Mail Archives: djgpp-workers/1999/04/08/21:25:58
> So this may also trigger the bug, if I don't fsync() ?
> char d, c = '1';
> a = open ("foo", O_CREAT|O_WRONLY, MODE);
> write(a, &c, 1);
> b = open ("foo", O_RDONLY);
> read (b, &d, 1);
Yes, that should fail also. In which case, we'd have to sync all
writes, not all fflushes, which would make performance horrible. It's
not DJGPP's fault. It's DOS's fault. The best we can do is work
around the bug when we can.
> IF yes, so putting fsync() in fflush() may correct the problem if I
> use the stdio API but doesn't fix the bug. This seems to be a
> peculiarity of DJGPP then a stdio implementation bug.
However, I'm trying to second-guess the programmer by putting it only
in fflush(). We can't easily fix the above program, but if the
programmer calls fflush() we can assume they're concerned about a
synchronization problem, and do our best to accomodate them.

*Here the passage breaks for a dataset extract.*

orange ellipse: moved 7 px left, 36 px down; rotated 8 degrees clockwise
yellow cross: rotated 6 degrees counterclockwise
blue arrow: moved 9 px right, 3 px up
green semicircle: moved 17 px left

> DJGPP doesn't maintain a consistent view of the file.
Like I said, it's not DJGPP it's DOS. Turbo-C should show the same
behavior (can someone verify this?) with your example.
> fd = create();
> unlink(fd);
If you do this in DOS, you'll corrupt your hard drive (again, it's
DOS's fault). There's a stdio.h function for creating temps that
automatically deletes the file *after* you close it. Use that
instead.
Note: unlink takes a file name, not a file handle.